И тут как-то вечером позвонил давний знакомый профессор-хирург, жену которого я когда-то избавил от камней в почках.
— Слушай, ведь ты бывал в (он назвал столицу одной из среднеазиатских республик). Не можешь ли срочно слетать туда? Там какой-то пациент — большой человек — мается от камней, отказывается от операции. Тебя там встретят, оплатят поездку и все такое.
Прежде чем согласиться, я всё-таки счёл нужным поехать в Пушкино к отцу Александру Меню за благословением. Полтора года назад он крестил меня, был в курсе всех моих дел.
Дивился вместе со мной тому, что мне удаётся исцелять людей. Сам присылал больных из нашего прихода.
— Езжайте! Сколько вам нужно времени на этого пациента?
— Дня два.
— Задержитесь подольше. Хотя бы на неделю.

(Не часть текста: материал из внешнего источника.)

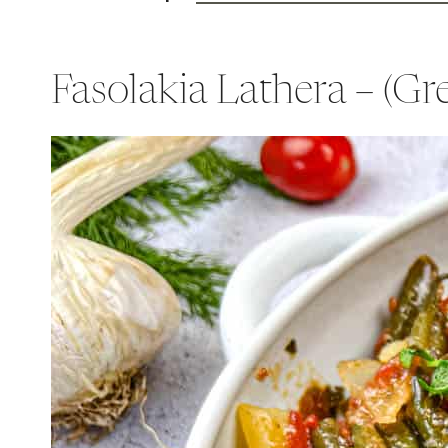
Fasolakia Lathera – (G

Он благословил меня, поцеловал.
Было утро первого марта, когда я приехал в аэропорт Домодедово.
И тут же узнал, что мой рейс откладывается на неопределённое время из-за неприбытия самолёта.
Тогда, в семидесятые годы, аэропорт Домодедово был тесен, необустроен, и сотни, если не тысячи, бедолаг-пассажиров томились там в ожидании своих рейсов. Вот и я затерялся в лабиринтах спящих на полу людей, чемоданов, узлов, корзин, плачущих детей.
Наступил вечер. На улице была промозглая слякоть. Шёл снег.
Свободного кресла, чтобы дать отдохнуть усталым ногам, было не отыскать. Иногда я поднимался по грязной лестнице на второй этаж встать в длинную очередь к стойке буфета и выпить стакан омерзительно липкого кофе из титана и сжевать бутерброд с сыром.
Эта морока и коловращенье масс тянулись до одиннадцати часов вечера, когда наконец была объявлена посадка на мой рейс.
Со своей перекинутой на ремне через плечо дорожной сумкой поднимался по надоевшей лестнице, чтобы пройти в «накопитель». Меня обогнал какой-то человек с атташе-кейсом. И обернулся. Мы столкнулись взглядами.
Это был Кириллов — начальник строительства крупнейших промышленных сооружений республики, куда я направлялся. Тот самый Кириллов, о ком после своей первой поездки я опубликовал разгромную статью в центральной московской газете. Цензура сильно изуродовала статью, но и оставшегося было достаточно, чтобы этот человек меня возненавидел. И вот он возвращался из Москвы этим рейсом, наверное, после совещания в Госплане, или в министерстве, или в ЦК партии.
…Я летел в самолёте, думал о том, что эта встреча не сулит мне ничего хорошего. Правда, в этот раз я не был внештатным корреспондентом, летел как частное лицо, не должен был обращаться ни в какие официальные учреждения.
В ту поездку мне посчастливилось познакомиться со славными людьми — строителями алюминиевого комбината, высокогорной ГЭС. Сейчас в моей полупустой сумке лежала кукла, предназначенная пятилетней девочке Яне — внучке преподавательницы немецкого языка в местном университете. Будучи еврейкой, она после прихода Гитлера к власти, бежала из Германии в Советский Союз, а после начала войны была выслана в Среднюю Азию.
Я знал, что все знакомые будут рады моему неожиданному появлению. Мысли о них как-то сгладили неприятное ощущение от встречи с Кирилловым.
Я проснулся от того, что кто-то в самолёте громко выкликал мою фамилию. Это была стюардесса. Она сообщила, что у трапа меня будет встречать «Волга» с таким-то номером.
И действительно, когда я вместе с другими пассажирами, щурясь от утреннего азиатского солнца, спускался по трапу, рядом с ним стояли две белые «Волги». Одна из них с тем самым номером. В другую сел Кириллов.
— Как долетели? — дружелюбно спросил шофёр, отворяя мне дверь машины. — У нас уже весна, жарко.
По сторонам дороги от аэропорта лоснилась зелёная травка, цвело иудино дерево, кусты роз.